## ACTIVITY
This exercise calls for the line with "Ballando con le Stelle 16x01", the line with "di Registrazione Elettronico", and all lines between them in the material below, output exactly and with no other lines.

((

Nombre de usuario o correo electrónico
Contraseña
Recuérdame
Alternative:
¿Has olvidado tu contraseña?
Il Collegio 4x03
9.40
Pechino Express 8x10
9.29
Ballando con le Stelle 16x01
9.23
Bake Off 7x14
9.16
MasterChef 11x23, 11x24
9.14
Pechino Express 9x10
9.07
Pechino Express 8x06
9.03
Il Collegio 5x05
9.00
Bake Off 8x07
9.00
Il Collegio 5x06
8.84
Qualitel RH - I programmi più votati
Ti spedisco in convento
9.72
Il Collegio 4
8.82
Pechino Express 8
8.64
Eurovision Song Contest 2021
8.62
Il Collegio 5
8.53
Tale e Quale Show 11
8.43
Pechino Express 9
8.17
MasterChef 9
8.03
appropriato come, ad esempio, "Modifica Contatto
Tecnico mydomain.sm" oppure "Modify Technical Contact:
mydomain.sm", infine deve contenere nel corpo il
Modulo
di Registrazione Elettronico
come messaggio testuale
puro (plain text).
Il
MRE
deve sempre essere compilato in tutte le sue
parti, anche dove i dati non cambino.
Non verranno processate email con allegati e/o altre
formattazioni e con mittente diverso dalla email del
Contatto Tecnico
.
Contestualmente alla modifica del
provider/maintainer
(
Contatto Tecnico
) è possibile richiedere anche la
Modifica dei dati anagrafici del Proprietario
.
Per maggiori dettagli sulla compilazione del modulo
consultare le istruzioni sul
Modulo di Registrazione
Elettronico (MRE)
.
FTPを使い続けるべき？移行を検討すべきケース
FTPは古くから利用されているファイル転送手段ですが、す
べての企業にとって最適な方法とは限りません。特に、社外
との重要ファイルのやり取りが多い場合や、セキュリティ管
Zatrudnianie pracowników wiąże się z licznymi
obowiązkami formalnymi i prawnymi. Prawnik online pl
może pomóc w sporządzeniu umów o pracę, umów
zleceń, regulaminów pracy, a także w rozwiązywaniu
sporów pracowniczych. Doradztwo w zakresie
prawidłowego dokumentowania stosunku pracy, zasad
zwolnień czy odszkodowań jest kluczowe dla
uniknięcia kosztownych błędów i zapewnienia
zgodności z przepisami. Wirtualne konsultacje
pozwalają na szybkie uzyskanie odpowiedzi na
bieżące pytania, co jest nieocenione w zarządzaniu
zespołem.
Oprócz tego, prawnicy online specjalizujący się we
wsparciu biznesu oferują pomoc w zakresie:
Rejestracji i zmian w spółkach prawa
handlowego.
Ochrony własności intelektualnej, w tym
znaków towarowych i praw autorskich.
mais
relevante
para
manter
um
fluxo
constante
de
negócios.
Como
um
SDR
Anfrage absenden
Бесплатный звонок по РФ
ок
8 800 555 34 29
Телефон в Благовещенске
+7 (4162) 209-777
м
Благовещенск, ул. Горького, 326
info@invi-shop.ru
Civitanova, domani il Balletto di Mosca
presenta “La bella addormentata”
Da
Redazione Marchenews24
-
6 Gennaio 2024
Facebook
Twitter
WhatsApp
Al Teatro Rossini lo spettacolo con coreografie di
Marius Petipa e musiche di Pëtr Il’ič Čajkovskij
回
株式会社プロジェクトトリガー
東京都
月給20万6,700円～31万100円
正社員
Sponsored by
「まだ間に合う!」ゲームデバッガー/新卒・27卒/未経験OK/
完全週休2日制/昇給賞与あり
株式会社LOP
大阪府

))

## TASK ANSWER
Ballando con le Stelle 16x01
9.23
Bake Off 7x14
9.16
MasterChef 11x23, 11x24
9.14
Pechino Express 9x10
9.07
Pechino Express 8x06
9.03
Il Collegio 5x05
9.00
Bake Off 8x07
9.00
Il Collegio 5x06
8.84
Qualitel RH - I programmi più votati
Ti spedisco in convento
9.72
Il Collegio 4
8.82
Pechino Express 8
8.64
Eurovision Song Contest 2021
8.62
Il Collegio 5
8.53
Tale e Quale Show 11
8.43
Pechino Express 9
8.17
MasterChef 9
8.03
appropriato come, ad esempio, "Modifica Contatto
Tecnico mydomain.sm" oppure "Modify Technical Contact:
mydomain.sm", infine deve contenere nel corpo il
Modulo
di Registrazione Elettronico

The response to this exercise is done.